I have two streams, 'left' stream and 'right' stream. I would like to do a leftOuter join on the streams. I would like to collect the events on 'left' stream that couldn't join with 'right' stream. The watermark delay on both the streams is present(20 minutes).
Issue is that, as long as there is data on the right stream within a watermark, the unjoined events are showing up. But lets say after a day of not generating any events on both the streams, I generate 'left' events without generating any 'right' events, the 'left' events are getting dropped and not showing up as unjoined data.
I am expecting the unjoined events to show up at the end of watermark.
The code is as follows
right = right.withWatermark("left_event_time", "20 minutes")

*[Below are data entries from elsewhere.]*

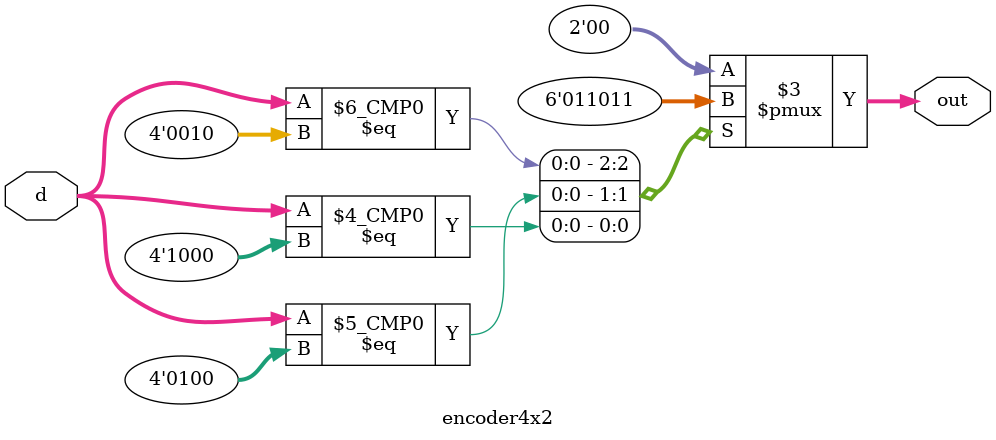
<source format=v>
`timescale 1ns / 1ps


module encoder4x2(
    input  [3:0] d,
    output reg [1:0] out
);

always @(*) begin
    case (d)
        4'b0001: out = 2'b00;
        4'b0010: out = 2'b01;
        4'b0100: out = 2'b10;
        4'b1000: out = 2'b11;
        default: out = 2'b00;   // optional default
    endcase
end

endmodule


</source>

left = left.withWatermark("right_event_time", "20 minutes")
joineddf = leftdf.join(
rightdf,
expr("""
left_id = right_id AND
left_event_time >= right_event_time - interval 20 minutes AND
left_event_time <= right_event_time + interval 20 minutes
"""),
"leftOuter"
successdf = joineddf.filter(col("right_field").isNotNull())
unjoined = joineddf.filter(col("right_field").isNull())
I am expecting to get unjoined events even if rightdf is empty.
I tried changing watermark to 10 seconds for experimentation and generated events only on 'left' stream. Even after waiting for few minutes(7 minutes), unjoined events didn't show up. But once I generated an event on 'right' stream, the unjoined events showed up that were generated earlier showed up.